* What the task requires: Retype each of the following lines without altering any character, spacing, or markup.

* Task data:

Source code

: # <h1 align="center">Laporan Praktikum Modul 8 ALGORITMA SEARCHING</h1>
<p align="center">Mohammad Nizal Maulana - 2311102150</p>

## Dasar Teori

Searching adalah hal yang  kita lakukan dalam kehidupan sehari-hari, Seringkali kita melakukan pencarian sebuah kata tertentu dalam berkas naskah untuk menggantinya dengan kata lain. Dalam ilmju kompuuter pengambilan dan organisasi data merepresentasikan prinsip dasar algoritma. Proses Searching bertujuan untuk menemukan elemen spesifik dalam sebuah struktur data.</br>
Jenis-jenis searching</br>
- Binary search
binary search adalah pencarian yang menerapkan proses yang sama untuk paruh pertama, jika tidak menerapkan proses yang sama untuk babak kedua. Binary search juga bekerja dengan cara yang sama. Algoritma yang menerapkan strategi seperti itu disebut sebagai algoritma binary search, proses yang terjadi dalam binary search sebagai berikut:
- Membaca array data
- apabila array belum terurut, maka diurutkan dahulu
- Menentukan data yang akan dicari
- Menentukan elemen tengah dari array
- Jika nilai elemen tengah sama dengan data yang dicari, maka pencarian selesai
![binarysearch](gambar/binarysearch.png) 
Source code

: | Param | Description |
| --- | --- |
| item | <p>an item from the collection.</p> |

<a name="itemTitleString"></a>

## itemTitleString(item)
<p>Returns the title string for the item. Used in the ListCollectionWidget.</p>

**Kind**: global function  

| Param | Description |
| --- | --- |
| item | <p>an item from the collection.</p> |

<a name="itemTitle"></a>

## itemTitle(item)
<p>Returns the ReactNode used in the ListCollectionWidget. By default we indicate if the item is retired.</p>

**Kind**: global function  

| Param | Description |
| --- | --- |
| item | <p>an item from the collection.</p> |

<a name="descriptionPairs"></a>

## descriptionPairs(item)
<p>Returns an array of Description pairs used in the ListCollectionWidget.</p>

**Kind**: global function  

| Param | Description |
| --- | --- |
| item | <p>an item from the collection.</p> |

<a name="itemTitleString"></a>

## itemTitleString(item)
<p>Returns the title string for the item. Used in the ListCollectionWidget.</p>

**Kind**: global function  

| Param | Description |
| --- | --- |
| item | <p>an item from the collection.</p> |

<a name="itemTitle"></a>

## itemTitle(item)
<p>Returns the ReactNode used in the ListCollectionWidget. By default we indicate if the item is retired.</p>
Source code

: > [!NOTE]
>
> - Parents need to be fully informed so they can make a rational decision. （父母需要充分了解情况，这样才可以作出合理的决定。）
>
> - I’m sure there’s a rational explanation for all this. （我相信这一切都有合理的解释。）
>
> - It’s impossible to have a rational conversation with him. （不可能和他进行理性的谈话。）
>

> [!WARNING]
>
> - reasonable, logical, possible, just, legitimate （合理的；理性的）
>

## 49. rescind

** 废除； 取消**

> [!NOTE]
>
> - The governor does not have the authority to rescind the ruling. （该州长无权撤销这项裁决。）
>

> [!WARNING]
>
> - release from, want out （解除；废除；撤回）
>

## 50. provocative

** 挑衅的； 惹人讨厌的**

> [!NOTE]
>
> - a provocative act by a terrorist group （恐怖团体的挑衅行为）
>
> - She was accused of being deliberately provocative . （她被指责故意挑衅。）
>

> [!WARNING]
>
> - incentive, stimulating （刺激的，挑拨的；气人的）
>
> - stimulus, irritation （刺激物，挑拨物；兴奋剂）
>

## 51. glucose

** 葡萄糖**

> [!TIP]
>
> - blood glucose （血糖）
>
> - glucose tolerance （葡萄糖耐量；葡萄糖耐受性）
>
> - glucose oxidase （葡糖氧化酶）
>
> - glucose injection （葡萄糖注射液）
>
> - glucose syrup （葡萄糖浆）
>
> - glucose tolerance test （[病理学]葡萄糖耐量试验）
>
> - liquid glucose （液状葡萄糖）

* Response area:
Source code

: # <h1 align="center">Laporan Praktikum Modul 8 ALGORITMA SEARCHING</h1>
<p align="center">Mohammad Nizal Maulana - 2311102150</p>

## Dasar Teori

Searching adalah hal yang  kita lakukan dalam kehidupan sehari-hari, Seringkali kita melakukan pencarian sebuah kata tertentu dalam berkas naskah untuk menggantinya dengan kata lain. Dalam ilmju kompuuter pengambilan dan organisasi data merepresentasikan prinsip dasar algoritma. Proses Searching bertujuan untuk menemukan elemen spesifik dalam sebuah struktur data.</br>
Jenis-jenis searching</br>
- Binary search
binary search adalah pencarian yang menerapkan proses yang sama untuk paruh pertama, jika tidak menerapkan proses yang sama untuk babak kedua. Binary search juga bekerja dengan cara yang sama. Algoritma yang menerapkan strategi seperti itu disebut sebagai algoritma binary search, proses yang terjadi dalam binary search sebagai berikut:
- Membaca array data
- apabila array belum terurut, maka diurutkan dahulu
- Menentukan data yang akan dicari
- Menentukan elemen tengah dari array
- Jika nilai elemen tengah sama dengan data yang dicari, maka pencarian selesai
![binarysearch](gambar/binarysearch.png) 
Source code

: | Param | Description |
| --- | --- |
| item | <p>an item from the collection.</p> |

<a name="itemTitleString"></a>

## itemTitleString(item)
<p>Returns the title string for the item. Used in the ListCollectionWidget.</p>

**Kind**: global function  

| Param | Description |
| --- | --- |
| item | <p>an item from the collection.</p> |

<a name="itemTitle"></a>

## itemTitle(item)
<p>Returns the ReactNode used in the ListCollectionWidget. By default we indicate if the item is retired.</p>

**Kind**: global function  

| Param | Description |
| --- | --- |
| item | <p>an item from the collection.</p> |

<a name="descriptionPairs"></a>

## descriptionPairs(item)
<p>Returns an array of Description pairs used in the ListCollectionWidget.</p>

**Kind**: global function  

| Param | Description |
| --- | --- |
| item | <p>an item from the collection.</p> |

<a name="itemTitleString"></a>

## itemTitleString(item)
<p>Returns the title string for the item. Used in the ListCollectionWidget.</p>

**Kind**: global function  

| Param | Description |
| --- | --- |
| item | <p>an item from the collection.</p> |

<a name="itemTitle"></a>

## itemTitle(item)
<p>Returns the ReactNode used in the ListCollectionWidget. By default we indicate if the item is retired.</p>
Source code

: > [!NOTE]
>
> - Parents need to be fully informed so they can make a rational decision. （父母需要充分了解情况，这样才可以作出合理的决定。）
>
> - I’m sure there’s a rational explanation for all this. （我相信这一切都有合理的解释。）
>
> - It’s impossible to have a rational conversation with him. （不可能和他进行理性的谈话。）
>

> [!WARNING]
>
> - reasonable, logical, possible, just, legitimate （合理的；理性的）
>

## 49. rescind

** 废除； 取消**

> [!NOTE]
>
> - The governor does not have the authority to rescind the ruling. （该州长无权撤销这项裁决。）
>

> [!WARNING]
>
> - release from, want out （解除；废除；撤回）
>

## 50. provocative

** 挑衅的； 惹人讨厌的**

> [!NOTE]
>
> - a provocative act by a terrorist group （恐怖团体的挑衅行为）
>
> - She was accused of being deliberately provocative . （她被指责故意挑衅。）
>

> [!WARNING]
>
> - incentive, stimulating （刺激的，挑拨的；气人的）
>
> - stimulus, irritation （刺激物，挑拨物；兴奋剂）
>

## 51. glucose

** 葡萄糖**

> [!TIP]
>
> - blood glucose （血糖）
>
> - glucose tolerance （葡萄糖耐量；葡萄糖耐受性）
>
> - glucose oxidase （葡糖氧化酶）
>
> - glucose injection （葡萄糖注射液）
>
> - glucose syrup （葡萄糖浆）
>
> - glucose tolerance test （[病理学]葡萄糖耐量试验）
>
> - liquid glucose （液状葡萄糖）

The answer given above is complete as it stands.